Switch "view" to "image" throughout the data below and write all of it out again with nothing else changed, leaving out the pictures.

> Source material
::::

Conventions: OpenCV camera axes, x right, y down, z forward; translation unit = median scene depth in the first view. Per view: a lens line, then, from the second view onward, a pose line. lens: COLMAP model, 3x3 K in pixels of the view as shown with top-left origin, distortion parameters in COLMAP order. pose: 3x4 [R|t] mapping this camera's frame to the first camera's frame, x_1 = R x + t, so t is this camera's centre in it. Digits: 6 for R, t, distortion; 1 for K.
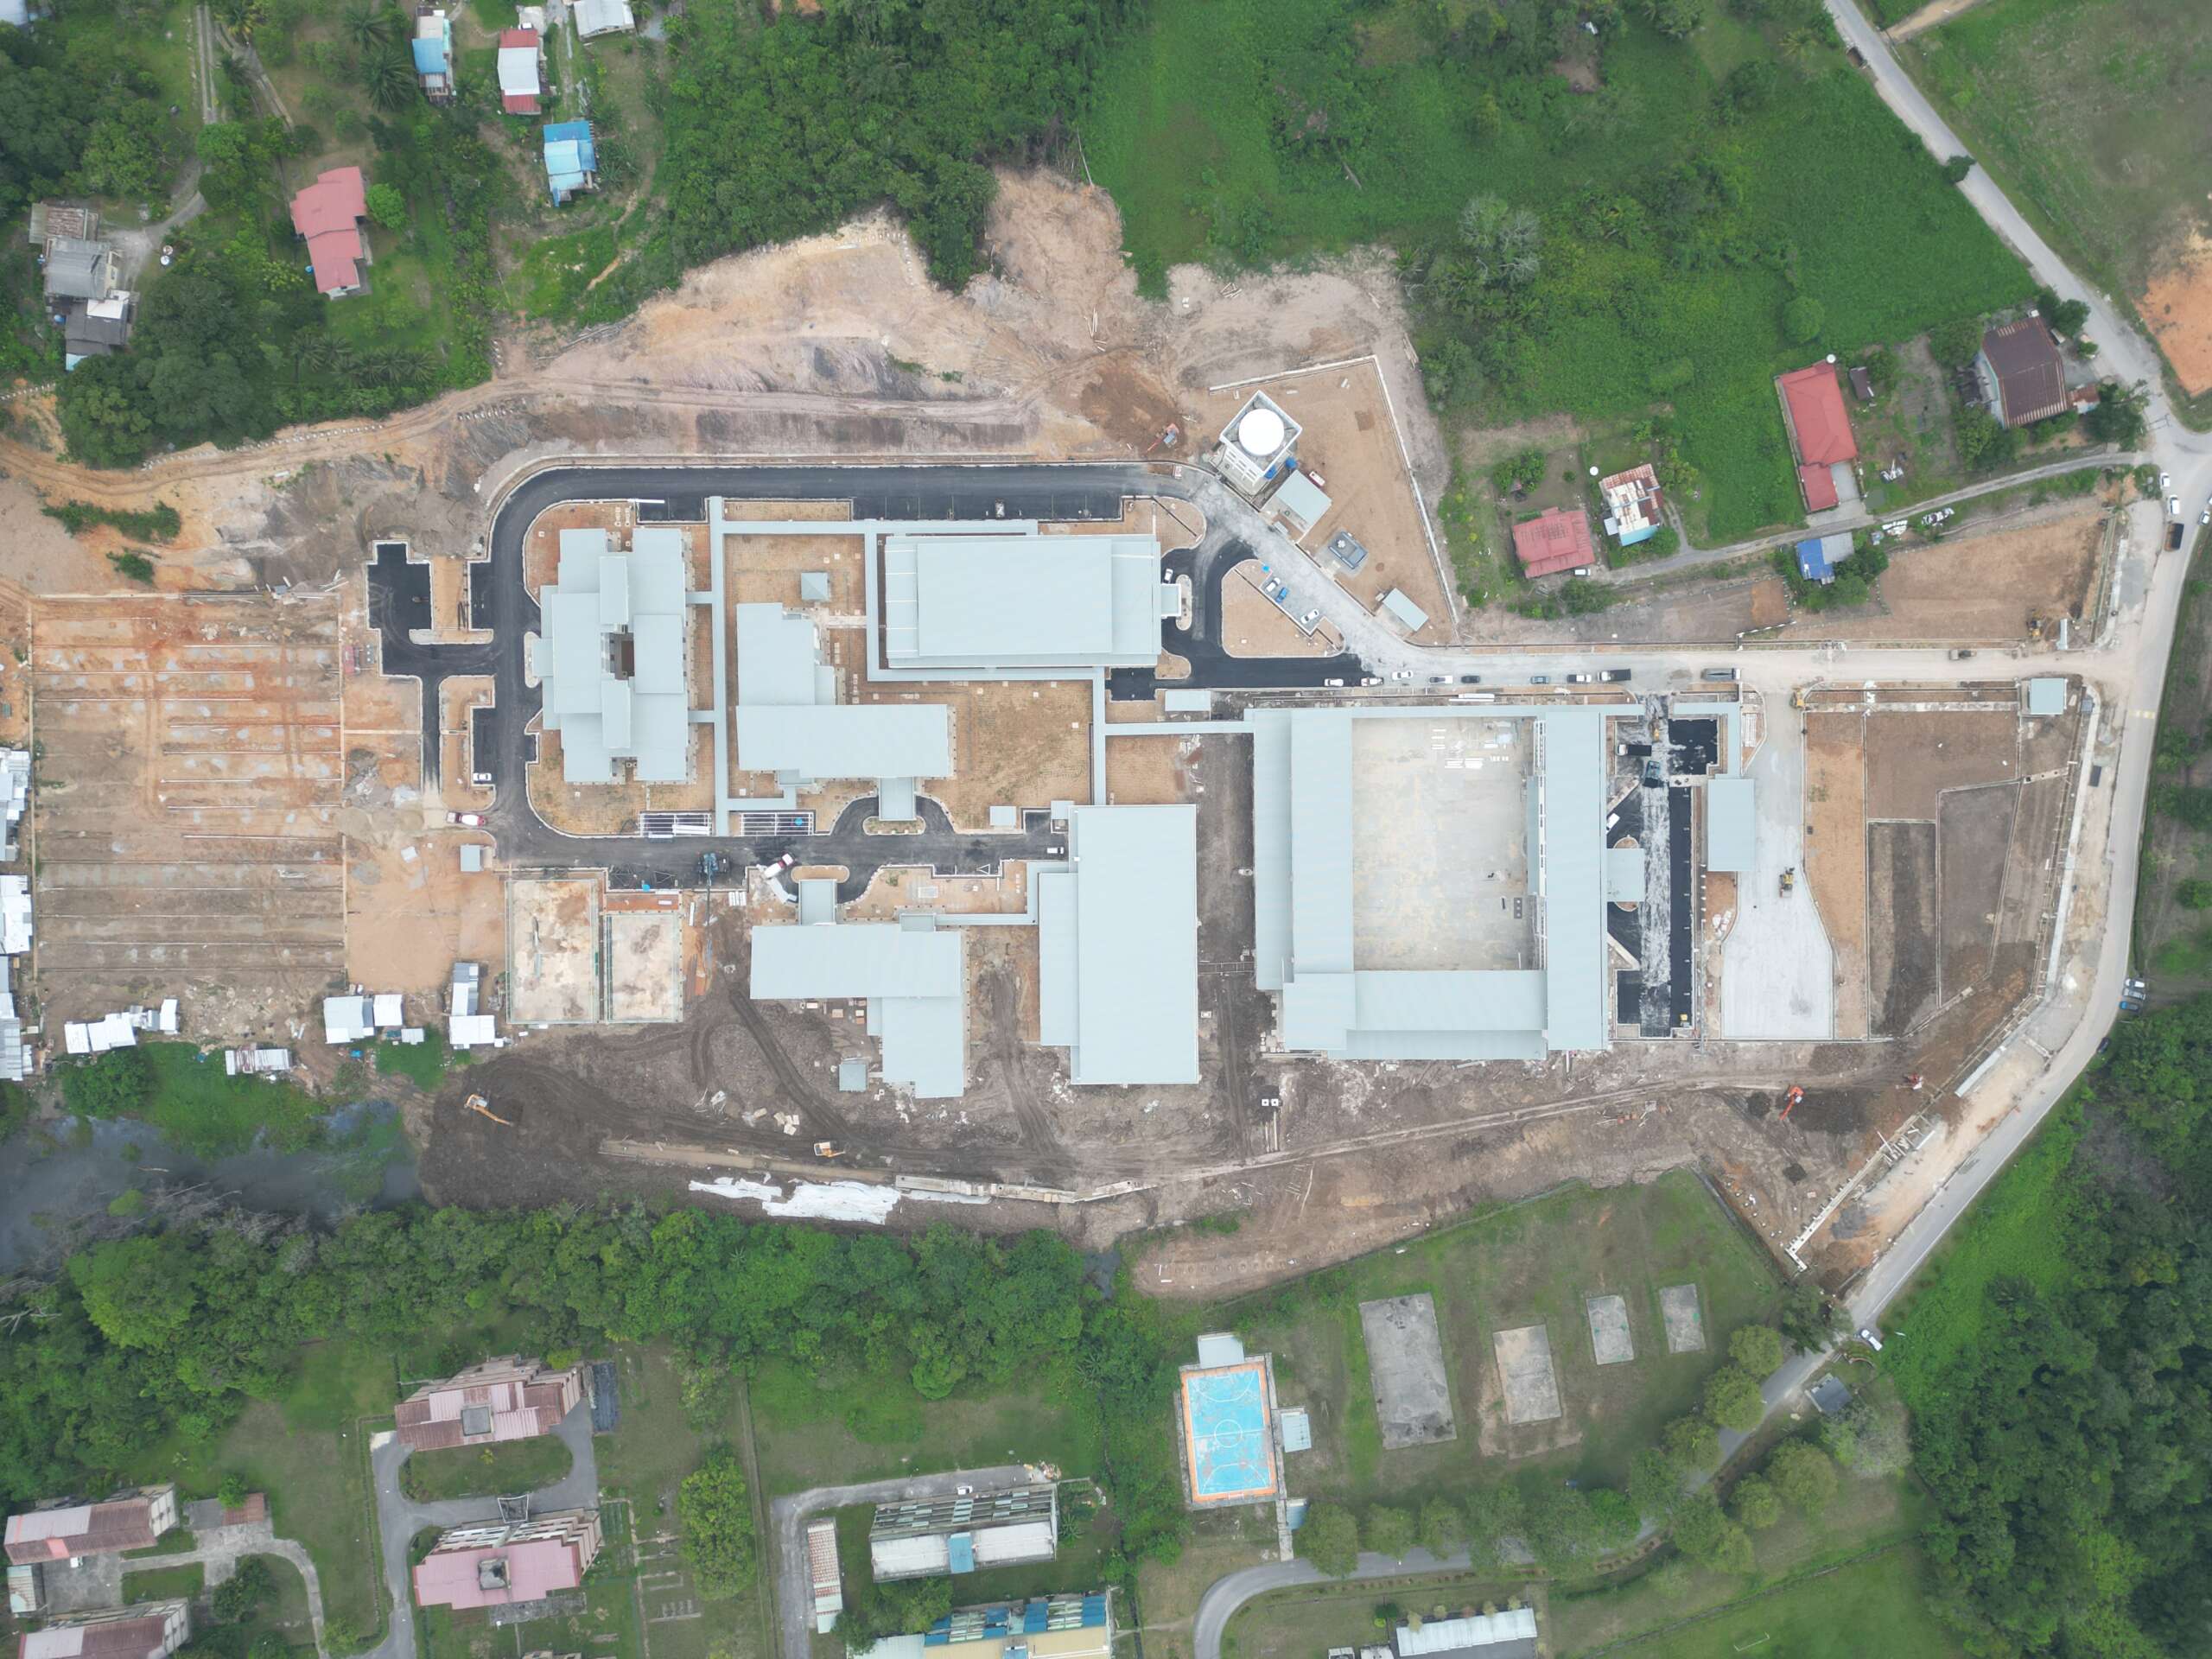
lens RADIAL K [[1536.4, 0, 1097.8], [0, 1536.4, 837.8], [0, 0, 1]] dist [0.059786, -0.044846]
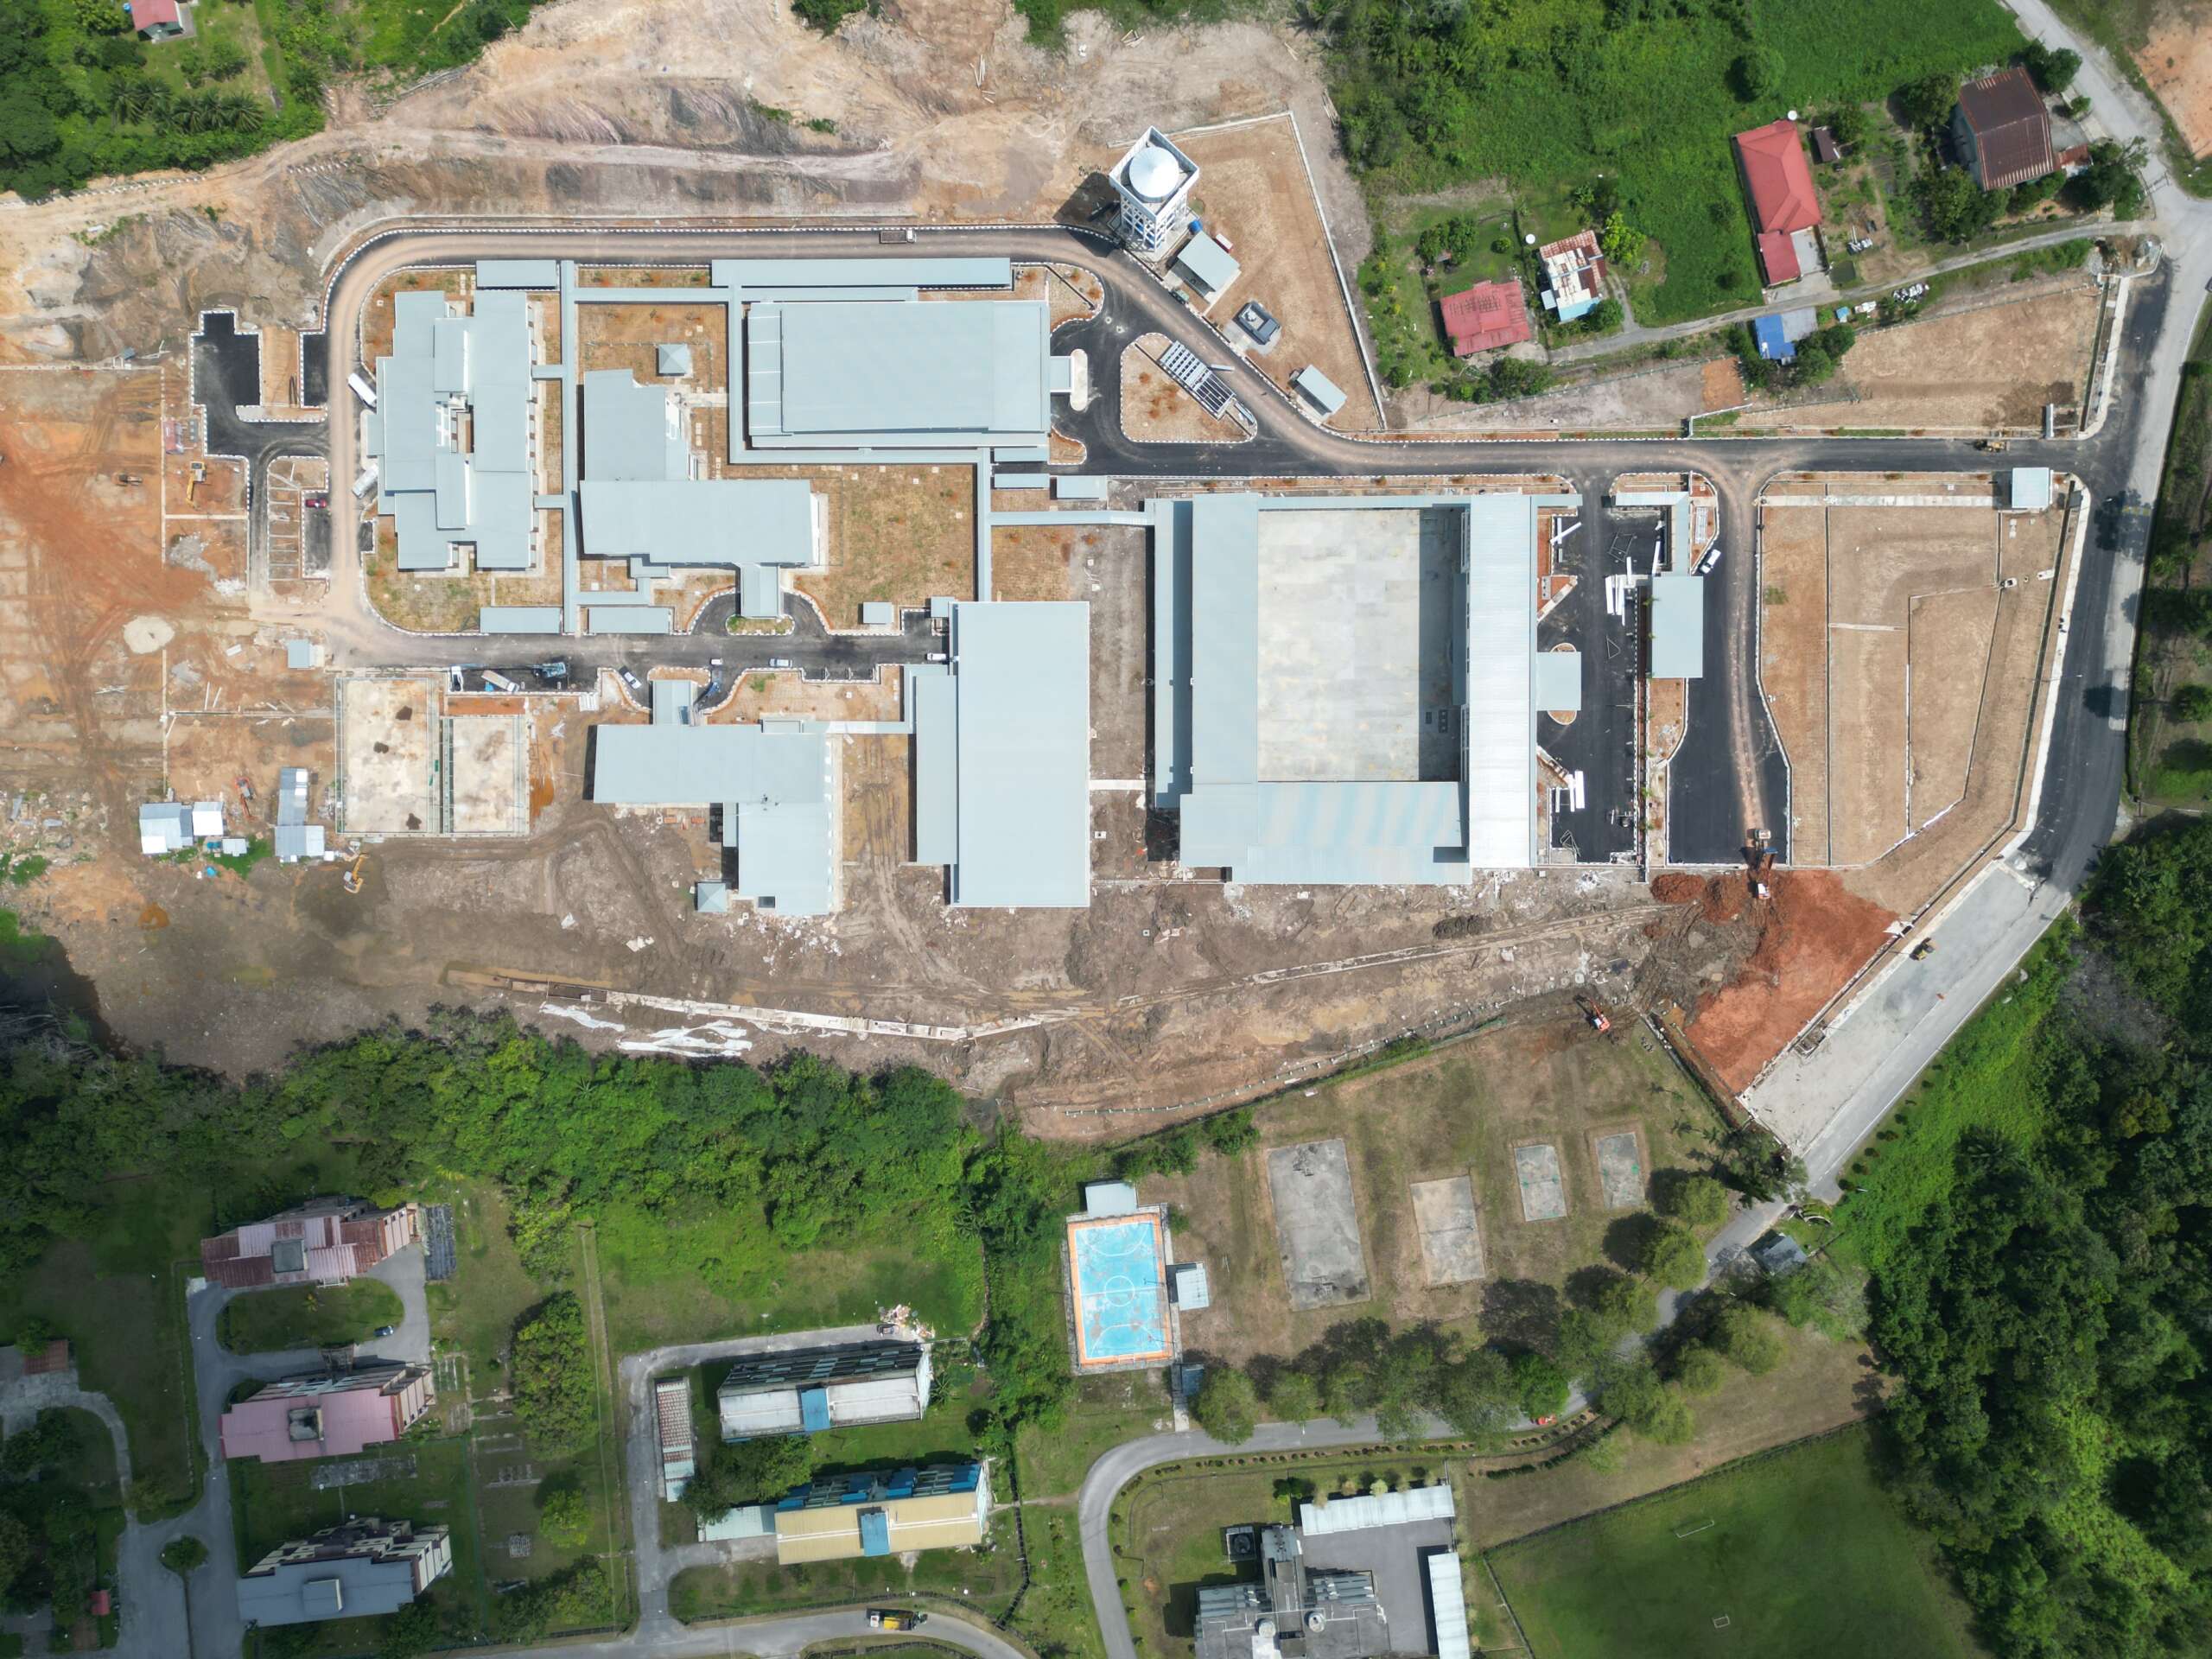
lens RADIAL K [[1536.4, 0, 1097.8], [0, 1536.4, 837.8], [0, 0, 1]] dist [0.059786, -0.044846]
pose [[0.999783, 0.008230, -0.019131, 0.087162], [-0.008432, 0.999909, -0.010508, 0.127702], [0.019042, 0.010667, 0.999762, 0.087207]]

::::

> Response area
Conventions: OpenCV camera axes, x right, y down, z forward; translation unit = median scene depth in the first image. Per image: a lens line, then, from the second image onward, a pose line. lens: COLMAP model, 3x3 K in pixels of the image as shown with top-left origin, distortion parameters in COLMAP order. pose: 3x4 [R|t] mapping this camera's frame to the first camera's frame, x_1 = R x + t, so t is this camera's centre in it. Digits: 6 for R, t, distortion; 1 for K.
lens RADIAL K [[1536.4, 0, 1097.8], [0, 1536.4, 837.8], [0, 0, 1]] dist [0.059786, -0.044846]
lens RADIAL K [[1536.4, 0, 1097.8], [0, 1536.4, 837.8], [0, 0, 1]] dist [0.059786, -0.044846]
pose [[0.999783, 0.008230, -0.019131, 0.087162], [-0.008432, 0.999909, -0.010508, 0.127702], [0.019042, 0.010667, 0.999762, 0.087207]]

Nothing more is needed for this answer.